Segment Start: Input data

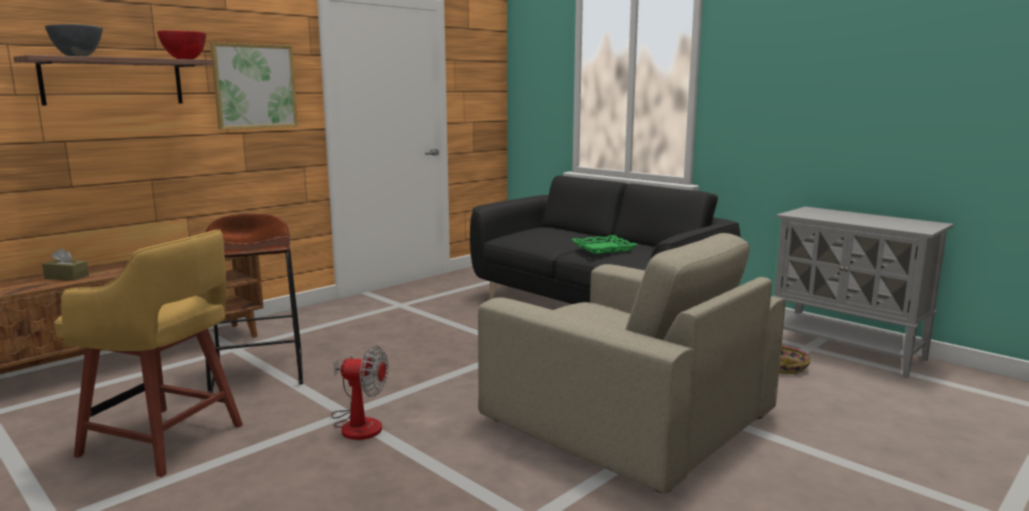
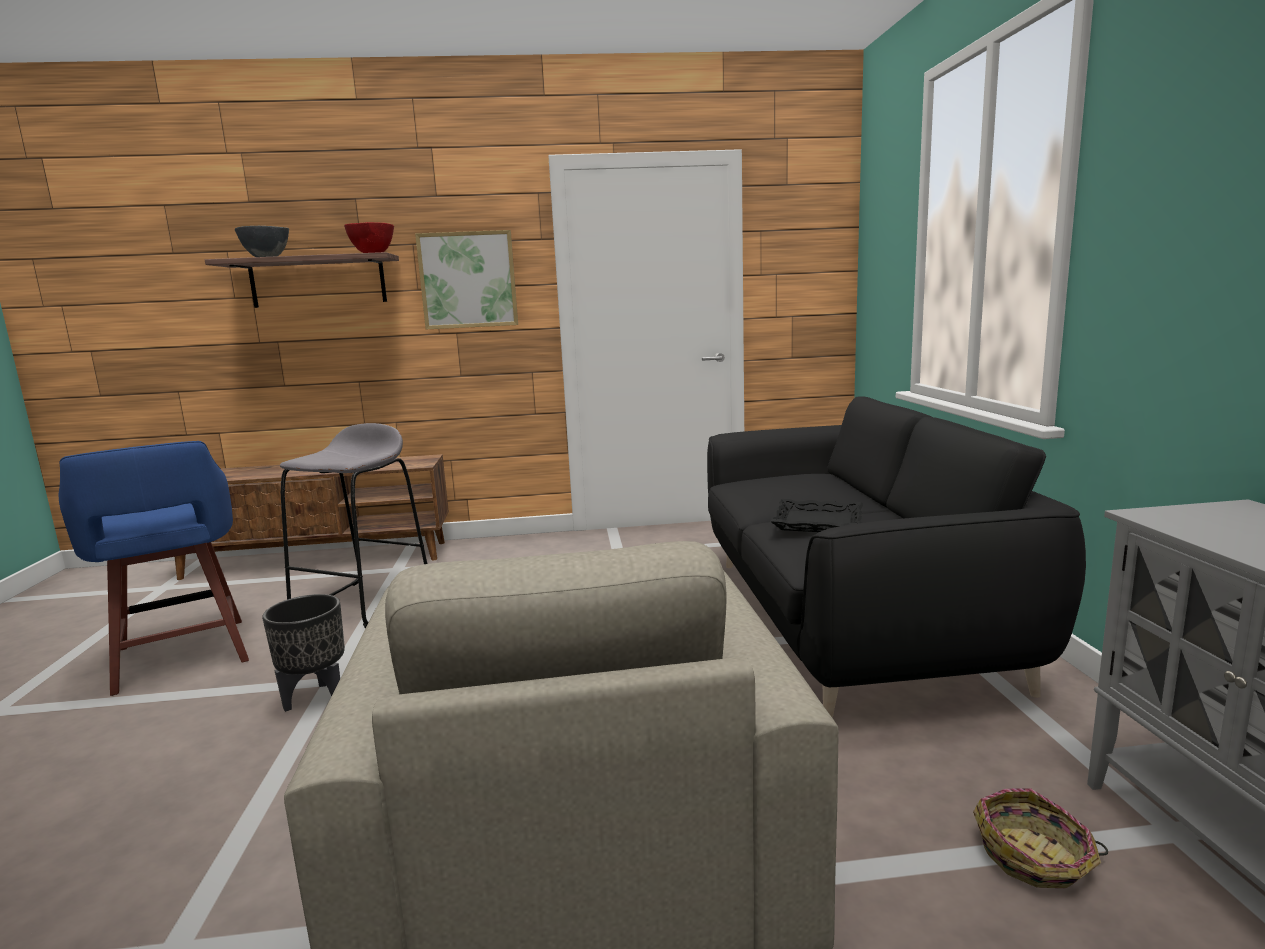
camera: 40 degrees right, 0 degrees up
brown tissue box [42,248,89,281] -> none
yellow stool [54,229,243,477] -> blue stool [59,441,249,696]
brown stool [206,213,303,393] -> grey stool [280,423,427,628]
fan [331,346,388,440] -> black planter [262,594,345,712]
green tray [571,235,638,254] -> black tray [770,499,863,532]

Segment End: Input data

- **Your task**
An unchanged copy of the data, images excluded, is all that should be given.

- **Answer below**
camera: 40 degrees right, 0 degrees up
brown tissue box [42,248,89,281] -> none
yellow stool [54,229,243,477] -> blue stool [59,441,249,696]
brown stool [206,213,303,393] -> grey stool [280,423,427,628]
fan [331,346,388,440] -> black planter [262,594,345,712]
green tray [571,235,638,254] -> black tray [770,499,863,532]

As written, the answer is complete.